_The task_: Would you go through the records below and copy each line with the string "товара"?

Items listed in a dataset
==================================================

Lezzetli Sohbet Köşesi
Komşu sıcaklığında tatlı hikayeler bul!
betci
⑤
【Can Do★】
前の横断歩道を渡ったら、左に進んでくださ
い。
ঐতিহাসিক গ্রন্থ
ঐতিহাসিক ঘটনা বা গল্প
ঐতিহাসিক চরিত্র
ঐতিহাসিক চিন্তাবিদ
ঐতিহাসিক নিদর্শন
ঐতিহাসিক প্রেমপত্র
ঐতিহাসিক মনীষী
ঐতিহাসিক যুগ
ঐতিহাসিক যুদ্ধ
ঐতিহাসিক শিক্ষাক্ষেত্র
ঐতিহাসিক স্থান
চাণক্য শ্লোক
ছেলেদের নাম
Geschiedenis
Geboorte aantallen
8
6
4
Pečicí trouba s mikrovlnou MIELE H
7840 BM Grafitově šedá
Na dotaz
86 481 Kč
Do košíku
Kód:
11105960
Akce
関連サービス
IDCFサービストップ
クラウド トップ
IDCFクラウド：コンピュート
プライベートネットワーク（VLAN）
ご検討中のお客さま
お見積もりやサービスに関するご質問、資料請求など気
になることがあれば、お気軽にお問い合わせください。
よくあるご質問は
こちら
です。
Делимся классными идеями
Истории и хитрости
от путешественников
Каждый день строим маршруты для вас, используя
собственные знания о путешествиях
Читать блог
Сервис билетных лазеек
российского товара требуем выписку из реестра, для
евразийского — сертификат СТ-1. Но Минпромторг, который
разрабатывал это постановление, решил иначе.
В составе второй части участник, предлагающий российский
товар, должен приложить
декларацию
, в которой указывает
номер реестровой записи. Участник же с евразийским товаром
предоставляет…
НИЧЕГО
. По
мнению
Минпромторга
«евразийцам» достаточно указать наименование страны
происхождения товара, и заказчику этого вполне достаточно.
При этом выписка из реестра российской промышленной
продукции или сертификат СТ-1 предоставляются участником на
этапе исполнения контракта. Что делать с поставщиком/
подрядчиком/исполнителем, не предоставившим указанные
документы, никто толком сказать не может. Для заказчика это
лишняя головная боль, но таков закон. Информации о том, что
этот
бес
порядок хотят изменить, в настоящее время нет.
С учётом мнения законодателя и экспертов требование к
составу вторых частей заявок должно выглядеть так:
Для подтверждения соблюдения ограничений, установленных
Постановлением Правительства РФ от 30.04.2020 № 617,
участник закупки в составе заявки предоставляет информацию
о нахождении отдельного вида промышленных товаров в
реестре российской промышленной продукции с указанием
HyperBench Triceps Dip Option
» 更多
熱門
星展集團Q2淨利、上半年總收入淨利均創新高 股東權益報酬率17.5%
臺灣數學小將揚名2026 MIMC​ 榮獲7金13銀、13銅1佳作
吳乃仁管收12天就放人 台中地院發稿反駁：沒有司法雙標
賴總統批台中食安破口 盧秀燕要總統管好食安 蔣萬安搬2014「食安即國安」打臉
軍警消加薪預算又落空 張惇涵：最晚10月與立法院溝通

==================================================

_Solution to this problem_:
российского товара требуем выписку из реестра, для
происхождения товара, и заказчику этого вполне достаточно.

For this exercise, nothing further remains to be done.